:: Task directions ::
In the agent setup script, which pool does the configuration step use when AZP_POOL is not set?

:: Supplied text ::
============

AZP_AGENT_PACKAGES=$(curl -LsS \
    -u user:$(cat "${AZP_TOKEN_FILE}") \
    -H "Accept:application/json" \
    "${AZP_URL}/_apis/distributedtask/packages/agent?platform=${TARGETARCH}&top=1")

AZP_AGENT_PACKAGE_LATEST_URL=$(echo "${AZP_AGENT_PACKAGES}" | jq -r ".value[0].downloadUrl")

if [ -z "${AZP_AGENT_PACKAGE_LATEST_URL}" -o "${AZP_AGENT_PACKAGE_LATEST_URL}" == "null" ]; then
  echo 1>&2 "error: could not determine a matching Azure Pipelines agent"
  echo 1>&2 "check that account "${AZP_URL}" is correct and the token is valid for that account"
  exit 1
fi

print_header "2. Downloading and extracting Azure Pipelines agent..."

curl -LsS "${AZP_AGENT_PACKAGE_LATEST_URL}" | tar -xz & wait $!

source ./env.sh

trap "cleanup; exit 0" EXIT
trap "cleanup; exit 130" INT
trap "cleanup; exit 143" TERM

print_header "3. Configuring Azure Pipelines agent..."

./config.sh --unattended \
  --agent "${AZP_AGENT_NAME:-$(hostname)}" \
  --url "${AZP_URL}" \
  --auth "PAT" \
  --token $(cat "${AZP_TOKEN_FILE}") \
  --pool "${AZP_POOL:-Default}" \
  --work "${AZP_WORK:-_work}" \
  --replace \
  --acceptTeeEula & wait $!

print_header "4. Running Azure Pipelines agent..."

============

:: Information supplied ::
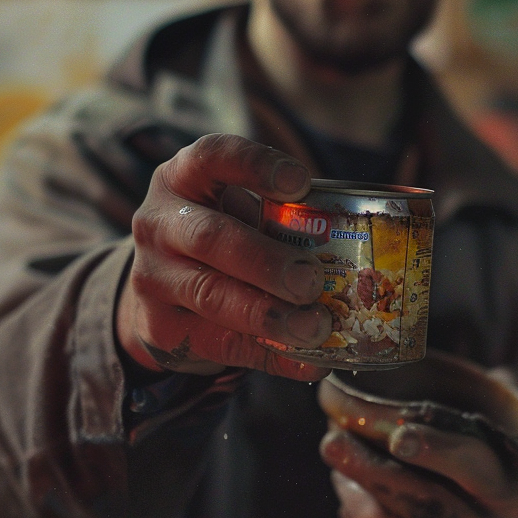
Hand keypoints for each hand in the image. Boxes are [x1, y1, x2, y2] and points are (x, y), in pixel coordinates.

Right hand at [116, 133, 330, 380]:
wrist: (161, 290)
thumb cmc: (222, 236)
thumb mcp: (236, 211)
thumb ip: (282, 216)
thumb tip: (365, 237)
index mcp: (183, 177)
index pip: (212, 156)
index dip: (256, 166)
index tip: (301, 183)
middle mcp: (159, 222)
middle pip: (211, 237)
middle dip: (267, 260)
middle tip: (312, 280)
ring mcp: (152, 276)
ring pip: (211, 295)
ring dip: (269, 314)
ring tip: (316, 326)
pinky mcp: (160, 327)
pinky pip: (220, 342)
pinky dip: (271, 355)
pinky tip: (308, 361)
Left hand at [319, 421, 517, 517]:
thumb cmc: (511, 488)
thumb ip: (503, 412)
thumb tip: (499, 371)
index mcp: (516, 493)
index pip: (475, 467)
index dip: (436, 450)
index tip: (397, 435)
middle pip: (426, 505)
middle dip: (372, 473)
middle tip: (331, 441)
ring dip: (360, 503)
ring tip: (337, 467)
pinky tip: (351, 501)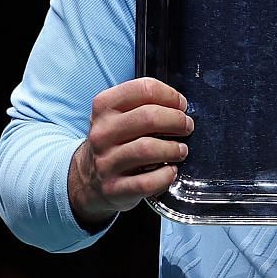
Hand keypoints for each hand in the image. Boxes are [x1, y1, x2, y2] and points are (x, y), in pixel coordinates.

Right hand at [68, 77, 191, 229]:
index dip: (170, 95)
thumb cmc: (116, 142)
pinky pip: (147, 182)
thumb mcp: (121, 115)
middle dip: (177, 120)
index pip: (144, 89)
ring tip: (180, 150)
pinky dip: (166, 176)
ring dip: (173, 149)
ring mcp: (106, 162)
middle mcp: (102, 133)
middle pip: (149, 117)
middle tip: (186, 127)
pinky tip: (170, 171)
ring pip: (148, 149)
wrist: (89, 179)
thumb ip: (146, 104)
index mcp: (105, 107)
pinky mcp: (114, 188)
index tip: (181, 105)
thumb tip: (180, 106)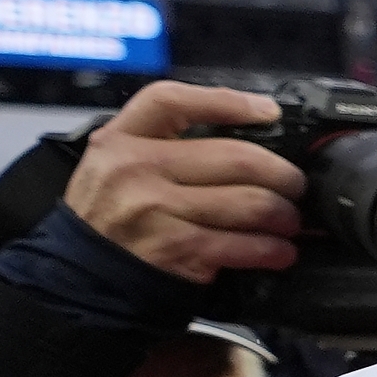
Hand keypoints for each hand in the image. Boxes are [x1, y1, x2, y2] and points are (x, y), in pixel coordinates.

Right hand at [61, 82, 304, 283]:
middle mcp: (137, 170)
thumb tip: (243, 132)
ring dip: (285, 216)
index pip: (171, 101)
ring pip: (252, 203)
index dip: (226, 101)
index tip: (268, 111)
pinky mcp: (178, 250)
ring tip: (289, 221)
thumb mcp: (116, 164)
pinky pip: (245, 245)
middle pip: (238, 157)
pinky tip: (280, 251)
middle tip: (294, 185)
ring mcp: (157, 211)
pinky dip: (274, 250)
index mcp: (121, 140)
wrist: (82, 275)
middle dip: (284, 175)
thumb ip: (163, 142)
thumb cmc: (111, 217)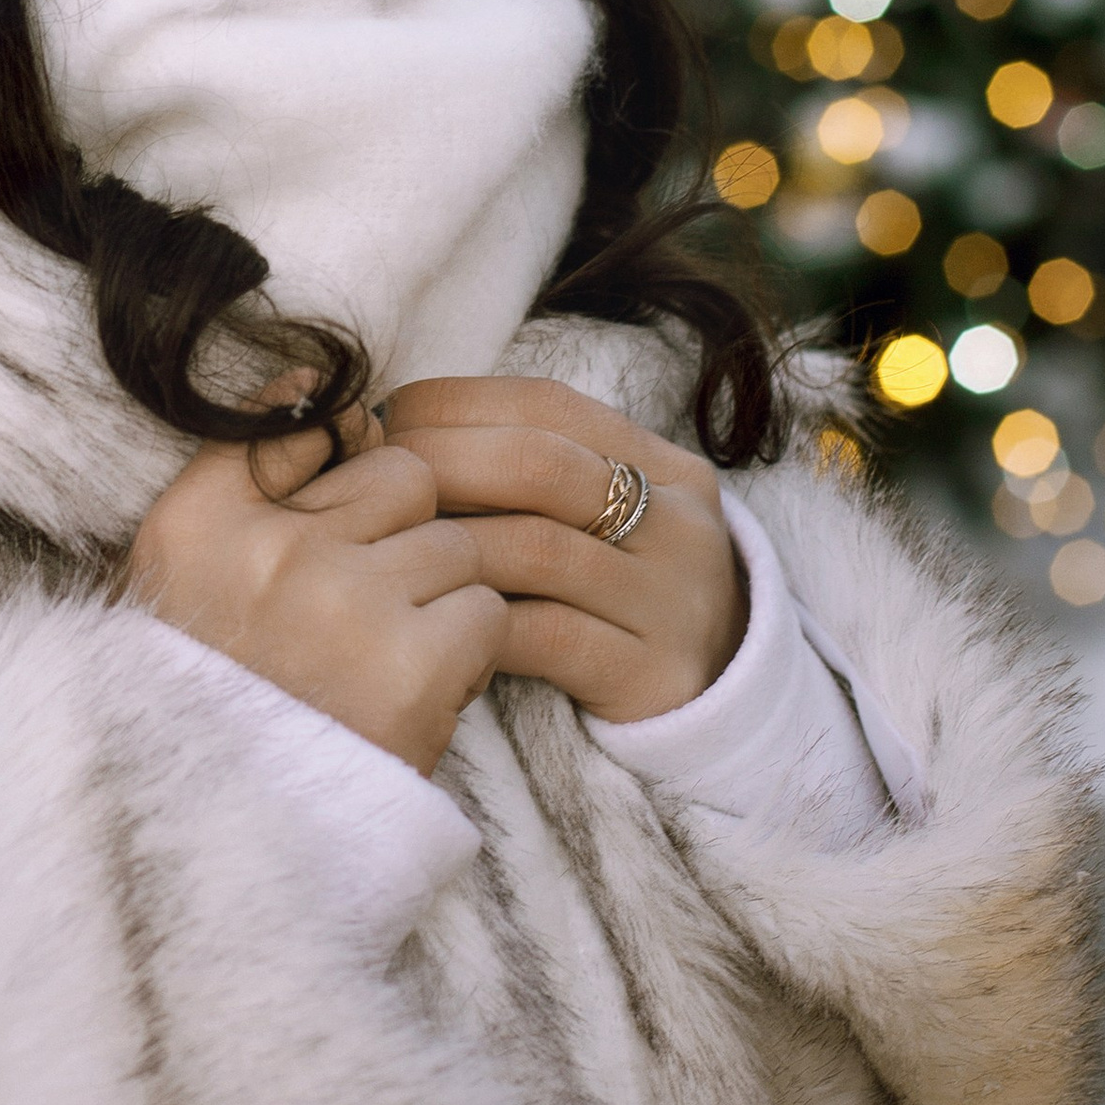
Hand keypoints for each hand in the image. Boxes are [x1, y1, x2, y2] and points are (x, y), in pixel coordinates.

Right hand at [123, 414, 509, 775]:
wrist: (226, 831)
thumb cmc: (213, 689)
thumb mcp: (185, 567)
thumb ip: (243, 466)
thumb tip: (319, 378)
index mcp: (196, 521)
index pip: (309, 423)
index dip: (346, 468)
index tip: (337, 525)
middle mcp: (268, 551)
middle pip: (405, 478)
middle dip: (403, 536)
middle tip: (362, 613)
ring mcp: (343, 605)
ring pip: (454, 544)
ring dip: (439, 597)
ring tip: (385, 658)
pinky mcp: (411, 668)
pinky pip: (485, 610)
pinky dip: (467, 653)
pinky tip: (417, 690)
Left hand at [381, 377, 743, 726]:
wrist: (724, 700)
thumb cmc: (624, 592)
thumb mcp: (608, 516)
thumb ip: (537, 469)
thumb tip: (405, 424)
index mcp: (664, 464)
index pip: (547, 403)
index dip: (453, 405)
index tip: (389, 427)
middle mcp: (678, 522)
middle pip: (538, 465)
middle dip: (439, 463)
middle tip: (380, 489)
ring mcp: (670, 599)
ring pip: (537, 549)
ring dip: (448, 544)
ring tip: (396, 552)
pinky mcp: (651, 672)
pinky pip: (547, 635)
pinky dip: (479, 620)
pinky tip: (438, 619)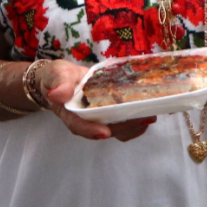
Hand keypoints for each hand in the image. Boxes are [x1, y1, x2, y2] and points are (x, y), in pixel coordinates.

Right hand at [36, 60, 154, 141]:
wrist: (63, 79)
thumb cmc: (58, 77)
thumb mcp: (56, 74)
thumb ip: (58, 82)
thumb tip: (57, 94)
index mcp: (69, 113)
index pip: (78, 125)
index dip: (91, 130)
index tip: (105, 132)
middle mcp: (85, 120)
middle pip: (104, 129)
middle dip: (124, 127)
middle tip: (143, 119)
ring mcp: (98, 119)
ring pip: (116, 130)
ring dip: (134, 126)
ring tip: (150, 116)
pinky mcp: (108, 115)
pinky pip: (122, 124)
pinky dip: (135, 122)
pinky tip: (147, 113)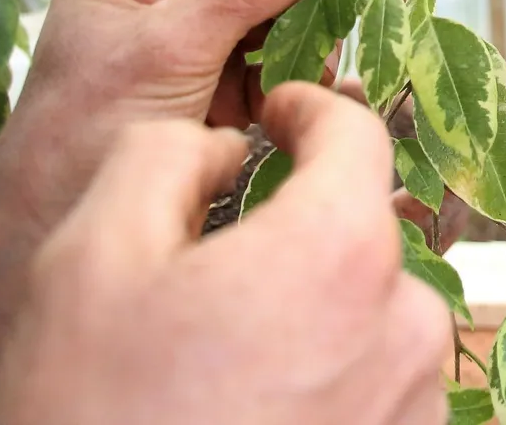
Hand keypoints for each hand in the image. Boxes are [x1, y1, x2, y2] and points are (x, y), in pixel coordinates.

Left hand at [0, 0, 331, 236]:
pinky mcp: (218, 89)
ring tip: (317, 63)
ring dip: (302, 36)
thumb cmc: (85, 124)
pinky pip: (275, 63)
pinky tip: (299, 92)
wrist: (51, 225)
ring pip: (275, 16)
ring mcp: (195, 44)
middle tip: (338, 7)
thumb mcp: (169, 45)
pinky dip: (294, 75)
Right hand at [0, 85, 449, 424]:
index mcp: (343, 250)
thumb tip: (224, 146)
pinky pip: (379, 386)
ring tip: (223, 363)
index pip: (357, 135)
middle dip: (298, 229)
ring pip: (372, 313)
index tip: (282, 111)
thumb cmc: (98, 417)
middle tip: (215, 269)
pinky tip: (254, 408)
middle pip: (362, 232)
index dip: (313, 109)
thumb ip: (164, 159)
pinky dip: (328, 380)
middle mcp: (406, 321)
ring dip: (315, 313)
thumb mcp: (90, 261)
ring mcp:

============

:: Answer section ::
Default